There is something enticing about closing time. Even the most ordinary supermarket, post-office or call-centre turns into a magical place when the doors are shut and the alarm system is turned on. Everyone who has read Matt Thorne’s Eight Minutes Idle knows what I mean. Everyone who has ever worked in a bar knows too that the staff-after-parties are much cooler than the parties the costumers have during opening hours. It’s hard to imagine what the Science Museum is like after six, so you can picture how excited Bronagh, Anneka and I were Monday night, during the launch of a new Science Museum Booklet: Albertopolis Disparu by Tony White.
The presentation took place in front of the Listening Post, and as long as copies are available, they will be handed out for free on the same spot. This spot was chosen because this enchanting machine, which projects live messages from internet chat rooms onto a giant grid of small screens, was the inspiration for the short story.
As the writer in residence at the Science Museum, White says he came across the preface to a lost work by author James Colvin. The structure of a main story embedded within several narratives is similar to Mary Shelley’s Frankenstein and typical for the Steampunk tradition this work is placed within. I don't want to spoil it for you, so I'll tell you no more, except that it made me laugh.

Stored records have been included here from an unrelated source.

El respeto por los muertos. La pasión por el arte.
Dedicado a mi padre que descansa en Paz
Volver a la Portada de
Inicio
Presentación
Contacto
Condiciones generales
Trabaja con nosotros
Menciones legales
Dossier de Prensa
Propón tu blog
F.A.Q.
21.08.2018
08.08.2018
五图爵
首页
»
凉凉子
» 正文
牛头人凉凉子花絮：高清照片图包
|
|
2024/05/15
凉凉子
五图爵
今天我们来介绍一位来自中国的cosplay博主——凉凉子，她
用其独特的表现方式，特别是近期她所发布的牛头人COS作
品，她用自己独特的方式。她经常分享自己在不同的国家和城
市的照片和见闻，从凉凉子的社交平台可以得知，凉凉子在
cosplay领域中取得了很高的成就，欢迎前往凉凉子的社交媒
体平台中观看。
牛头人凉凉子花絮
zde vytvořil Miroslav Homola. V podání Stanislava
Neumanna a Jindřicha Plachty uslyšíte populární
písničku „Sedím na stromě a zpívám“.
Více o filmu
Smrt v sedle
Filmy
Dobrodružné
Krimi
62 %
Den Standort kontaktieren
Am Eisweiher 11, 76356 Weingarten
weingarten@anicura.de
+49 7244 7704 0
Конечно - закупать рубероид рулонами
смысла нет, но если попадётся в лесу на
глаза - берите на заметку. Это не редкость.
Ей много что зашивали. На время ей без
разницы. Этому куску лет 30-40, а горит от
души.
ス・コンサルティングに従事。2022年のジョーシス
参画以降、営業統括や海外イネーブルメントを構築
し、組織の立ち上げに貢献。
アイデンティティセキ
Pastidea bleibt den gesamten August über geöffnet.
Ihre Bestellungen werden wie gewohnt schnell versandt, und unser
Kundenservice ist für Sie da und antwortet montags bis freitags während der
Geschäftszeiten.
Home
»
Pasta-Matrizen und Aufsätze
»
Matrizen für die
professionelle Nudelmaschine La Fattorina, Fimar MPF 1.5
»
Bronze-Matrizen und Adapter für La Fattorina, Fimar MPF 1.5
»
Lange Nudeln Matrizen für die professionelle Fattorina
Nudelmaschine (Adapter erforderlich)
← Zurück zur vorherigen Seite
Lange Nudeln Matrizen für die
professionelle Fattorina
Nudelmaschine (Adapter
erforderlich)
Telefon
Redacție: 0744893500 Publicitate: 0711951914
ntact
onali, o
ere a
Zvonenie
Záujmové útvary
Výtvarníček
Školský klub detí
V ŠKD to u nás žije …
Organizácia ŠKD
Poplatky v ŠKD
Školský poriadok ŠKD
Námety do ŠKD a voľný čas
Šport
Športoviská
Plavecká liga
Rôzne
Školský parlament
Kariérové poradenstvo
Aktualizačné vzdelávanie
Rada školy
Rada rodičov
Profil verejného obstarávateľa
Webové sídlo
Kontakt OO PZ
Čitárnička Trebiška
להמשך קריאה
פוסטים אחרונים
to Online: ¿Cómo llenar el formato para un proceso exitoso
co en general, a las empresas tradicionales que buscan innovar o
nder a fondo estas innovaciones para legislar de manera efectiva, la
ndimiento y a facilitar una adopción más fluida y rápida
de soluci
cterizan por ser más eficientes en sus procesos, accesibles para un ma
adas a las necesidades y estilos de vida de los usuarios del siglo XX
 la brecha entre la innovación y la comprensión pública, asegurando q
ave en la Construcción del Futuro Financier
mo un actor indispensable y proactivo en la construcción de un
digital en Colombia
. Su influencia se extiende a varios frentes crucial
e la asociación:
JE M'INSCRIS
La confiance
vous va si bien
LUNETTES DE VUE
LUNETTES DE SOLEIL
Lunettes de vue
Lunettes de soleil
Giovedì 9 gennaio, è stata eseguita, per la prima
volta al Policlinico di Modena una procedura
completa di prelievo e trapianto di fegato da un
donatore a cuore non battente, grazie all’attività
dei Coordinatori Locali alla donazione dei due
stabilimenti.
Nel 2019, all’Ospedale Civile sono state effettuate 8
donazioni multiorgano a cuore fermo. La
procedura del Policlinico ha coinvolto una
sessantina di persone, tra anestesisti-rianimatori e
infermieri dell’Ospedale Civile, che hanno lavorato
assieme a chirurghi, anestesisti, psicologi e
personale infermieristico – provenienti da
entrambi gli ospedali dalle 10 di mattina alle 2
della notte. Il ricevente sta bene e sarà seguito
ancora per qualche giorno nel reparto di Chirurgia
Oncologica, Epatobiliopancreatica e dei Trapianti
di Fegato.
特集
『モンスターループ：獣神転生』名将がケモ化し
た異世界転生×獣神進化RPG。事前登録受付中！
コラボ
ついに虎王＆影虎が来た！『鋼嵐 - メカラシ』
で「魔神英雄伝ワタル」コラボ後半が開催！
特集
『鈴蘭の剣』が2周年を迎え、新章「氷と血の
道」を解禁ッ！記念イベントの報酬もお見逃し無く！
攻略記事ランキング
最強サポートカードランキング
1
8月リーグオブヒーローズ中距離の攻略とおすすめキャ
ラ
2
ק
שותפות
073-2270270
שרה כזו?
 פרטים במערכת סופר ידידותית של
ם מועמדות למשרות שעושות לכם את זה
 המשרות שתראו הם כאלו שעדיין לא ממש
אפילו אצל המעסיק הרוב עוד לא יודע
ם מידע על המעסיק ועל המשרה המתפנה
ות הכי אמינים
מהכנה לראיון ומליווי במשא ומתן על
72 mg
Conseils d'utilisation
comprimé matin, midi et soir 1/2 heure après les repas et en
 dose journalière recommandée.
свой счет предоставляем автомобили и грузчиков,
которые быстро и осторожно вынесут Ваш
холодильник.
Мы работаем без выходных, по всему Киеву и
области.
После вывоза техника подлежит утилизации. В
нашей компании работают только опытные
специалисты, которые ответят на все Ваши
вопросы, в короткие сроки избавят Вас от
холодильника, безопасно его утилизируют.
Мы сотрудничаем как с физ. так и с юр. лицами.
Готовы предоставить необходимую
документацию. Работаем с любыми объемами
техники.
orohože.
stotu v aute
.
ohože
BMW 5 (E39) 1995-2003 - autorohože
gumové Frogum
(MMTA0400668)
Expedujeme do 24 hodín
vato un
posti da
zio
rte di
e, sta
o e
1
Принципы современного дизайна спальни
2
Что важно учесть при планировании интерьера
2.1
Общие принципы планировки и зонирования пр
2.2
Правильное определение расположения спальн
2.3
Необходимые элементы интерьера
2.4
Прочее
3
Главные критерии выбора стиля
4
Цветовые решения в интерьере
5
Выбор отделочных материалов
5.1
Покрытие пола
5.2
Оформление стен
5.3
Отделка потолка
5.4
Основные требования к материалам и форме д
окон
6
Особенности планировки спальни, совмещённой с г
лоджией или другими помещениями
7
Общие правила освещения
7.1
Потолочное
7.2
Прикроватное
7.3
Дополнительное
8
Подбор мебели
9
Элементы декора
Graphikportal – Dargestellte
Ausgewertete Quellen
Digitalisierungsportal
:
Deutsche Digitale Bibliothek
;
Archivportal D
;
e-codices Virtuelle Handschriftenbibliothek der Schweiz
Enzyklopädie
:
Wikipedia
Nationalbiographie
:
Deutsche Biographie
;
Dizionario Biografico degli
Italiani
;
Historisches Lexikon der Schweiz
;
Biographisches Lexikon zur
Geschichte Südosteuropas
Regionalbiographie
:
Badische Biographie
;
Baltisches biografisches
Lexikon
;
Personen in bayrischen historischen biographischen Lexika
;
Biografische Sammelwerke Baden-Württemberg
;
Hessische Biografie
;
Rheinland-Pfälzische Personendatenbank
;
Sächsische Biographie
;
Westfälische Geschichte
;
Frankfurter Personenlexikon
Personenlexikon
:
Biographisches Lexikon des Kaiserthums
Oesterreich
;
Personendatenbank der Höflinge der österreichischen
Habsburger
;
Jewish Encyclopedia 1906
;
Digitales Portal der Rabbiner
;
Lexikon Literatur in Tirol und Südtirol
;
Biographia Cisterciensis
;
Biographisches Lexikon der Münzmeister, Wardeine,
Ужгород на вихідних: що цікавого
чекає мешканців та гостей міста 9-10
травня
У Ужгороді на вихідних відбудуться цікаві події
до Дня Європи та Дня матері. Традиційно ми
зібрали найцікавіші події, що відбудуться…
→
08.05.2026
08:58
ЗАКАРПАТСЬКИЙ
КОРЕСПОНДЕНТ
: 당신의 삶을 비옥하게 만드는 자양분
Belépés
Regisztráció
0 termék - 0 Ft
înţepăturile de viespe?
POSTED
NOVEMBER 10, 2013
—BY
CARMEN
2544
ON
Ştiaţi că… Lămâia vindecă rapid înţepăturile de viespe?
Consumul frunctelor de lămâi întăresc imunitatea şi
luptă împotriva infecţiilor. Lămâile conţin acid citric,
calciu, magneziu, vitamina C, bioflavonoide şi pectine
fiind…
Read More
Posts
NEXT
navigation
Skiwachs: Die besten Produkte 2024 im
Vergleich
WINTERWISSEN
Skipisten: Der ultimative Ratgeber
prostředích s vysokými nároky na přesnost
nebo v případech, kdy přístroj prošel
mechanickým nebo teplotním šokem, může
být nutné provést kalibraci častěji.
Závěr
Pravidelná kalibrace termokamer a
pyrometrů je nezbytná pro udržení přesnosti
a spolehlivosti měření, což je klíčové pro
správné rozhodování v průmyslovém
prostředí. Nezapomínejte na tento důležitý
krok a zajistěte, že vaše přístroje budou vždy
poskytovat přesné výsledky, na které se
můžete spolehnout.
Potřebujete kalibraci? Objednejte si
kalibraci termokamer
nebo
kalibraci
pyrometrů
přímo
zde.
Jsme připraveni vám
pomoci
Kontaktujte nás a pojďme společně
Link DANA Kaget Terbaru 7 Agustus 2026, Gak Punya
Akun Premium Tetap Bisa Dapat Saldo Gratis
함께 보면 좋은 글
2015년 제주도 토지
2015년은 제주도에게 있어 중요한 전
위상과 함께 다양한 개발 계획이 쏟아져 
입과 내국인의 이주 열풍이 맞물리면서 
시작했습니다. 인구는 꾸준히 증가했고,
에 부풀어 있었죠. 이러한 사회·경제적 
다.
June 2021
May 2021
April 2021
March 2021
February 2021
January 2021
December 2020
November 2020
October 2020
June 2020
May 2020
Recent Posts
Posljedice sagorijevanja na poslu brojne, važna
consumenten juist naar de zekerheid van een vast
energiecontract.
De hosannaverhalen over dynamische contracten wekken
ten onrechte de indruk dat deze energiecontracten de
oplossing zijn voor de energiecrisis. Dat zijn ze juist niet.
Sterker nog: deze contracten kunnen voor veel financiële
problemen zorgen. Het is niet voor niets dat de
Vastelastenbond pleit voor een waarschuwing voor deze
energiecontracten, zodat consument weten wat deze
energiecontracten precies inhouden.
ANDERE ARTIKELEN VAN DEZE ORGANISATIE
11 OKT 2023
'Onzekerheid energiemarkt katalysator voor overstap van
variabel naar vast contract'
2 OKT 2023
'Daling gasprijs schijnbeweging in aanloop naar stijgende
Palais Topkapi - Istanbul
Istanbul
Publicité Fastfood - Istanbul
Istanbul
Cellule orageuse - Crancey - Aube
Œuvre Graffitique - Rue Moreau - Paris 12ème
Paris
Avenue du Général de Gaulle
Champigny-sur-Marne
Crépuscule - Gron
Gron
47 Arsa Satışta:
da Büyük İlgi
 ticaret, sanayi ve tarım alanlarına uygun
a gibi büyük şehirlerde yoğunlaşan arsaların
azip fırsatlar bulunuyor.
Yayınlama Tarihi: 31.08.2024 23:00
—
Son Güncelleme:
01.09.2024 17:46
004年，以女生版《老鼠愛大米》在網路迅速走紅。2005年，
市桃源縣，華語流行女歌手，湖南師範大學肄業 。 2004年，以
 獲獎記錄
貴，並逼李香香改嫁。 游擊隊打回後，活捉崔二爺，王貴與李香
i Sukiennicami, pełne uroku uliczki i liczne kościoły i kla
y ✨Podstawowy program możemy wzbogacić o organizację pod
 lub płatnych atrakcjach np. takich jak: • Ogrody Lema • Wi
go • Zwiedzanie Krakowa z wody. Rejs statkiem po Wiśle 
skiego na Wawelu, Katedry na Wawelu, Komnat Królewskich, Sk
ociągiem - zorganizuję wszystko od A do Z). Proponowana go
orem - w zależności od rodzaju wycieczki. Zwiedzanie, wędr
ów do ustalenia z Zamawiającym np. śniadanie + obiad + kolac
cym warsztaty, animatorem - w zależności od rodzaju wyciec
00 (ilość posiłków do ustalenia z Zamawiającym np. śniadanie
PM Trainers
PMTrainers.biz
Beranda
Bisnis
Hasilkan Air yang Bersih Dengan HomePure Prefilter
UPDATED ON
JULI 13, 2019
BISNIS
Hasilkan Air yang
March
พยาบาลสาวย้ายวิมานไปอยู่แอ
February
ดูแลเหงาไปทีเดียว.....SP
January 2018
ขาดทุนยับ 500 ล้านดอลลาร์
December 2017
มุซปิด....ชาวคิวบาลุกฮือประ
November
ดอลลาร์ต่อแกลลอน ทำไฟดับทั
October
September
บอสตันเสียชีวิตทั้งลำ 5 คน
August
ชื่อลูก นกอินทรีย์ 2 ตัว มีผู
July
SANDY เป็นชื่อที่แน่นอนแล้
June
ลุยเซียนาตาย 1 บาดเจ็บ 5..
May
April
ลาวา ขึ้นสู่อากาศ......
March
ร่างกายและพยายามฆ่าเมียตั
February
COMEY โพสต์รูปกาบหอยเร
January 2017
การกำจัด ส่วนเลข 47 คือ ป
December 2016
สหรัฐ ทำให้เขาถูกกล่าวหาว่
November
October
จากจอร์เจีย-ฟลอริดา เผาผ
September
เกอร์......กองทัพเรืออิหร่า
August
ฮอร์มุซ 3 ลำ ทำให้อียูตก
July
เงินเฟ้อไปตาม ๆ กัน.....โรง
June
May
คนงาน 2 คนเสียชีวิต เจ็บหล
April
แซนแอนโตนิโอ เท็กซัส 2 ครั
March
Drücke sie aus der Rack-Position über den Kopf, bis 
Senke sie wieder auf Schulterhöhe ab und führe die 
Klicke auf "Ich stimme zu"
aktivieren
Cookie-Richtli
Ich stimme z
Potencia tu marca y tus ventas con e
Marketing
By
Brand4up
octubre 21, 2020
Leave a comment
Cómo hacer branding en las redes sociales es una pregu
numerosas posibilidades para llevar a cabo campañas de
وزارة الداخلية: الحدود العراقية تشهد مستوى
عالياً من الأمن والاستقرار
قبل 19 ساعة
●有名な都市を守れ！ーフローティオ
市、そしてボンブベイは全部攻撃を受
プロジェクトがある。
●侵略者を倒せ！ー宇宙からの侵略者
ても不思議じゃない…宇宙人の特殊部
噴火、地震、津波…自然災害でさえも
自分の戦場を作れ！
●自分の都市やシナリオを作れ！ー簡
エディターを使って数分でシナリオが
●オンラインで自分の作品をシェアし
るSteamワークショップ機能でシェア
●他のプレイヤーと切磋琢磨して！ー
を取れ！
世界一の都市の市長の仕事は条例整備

Now, if you’re in the vicinity of London, I suggest you hurry to South Kensington and pick up this wicked little piece of art. Apparently, the green cabman’s shelter opposite the V&A has resumed the tradition of educating taxi drivers by handing out free copies of this Science Museum Booklet. But for ordinary human beings the booklet is available at the Waterstone’s in the Science Museum and next to the Listening Post in the museum. And if you’re not in London, I suggest you download the PDF.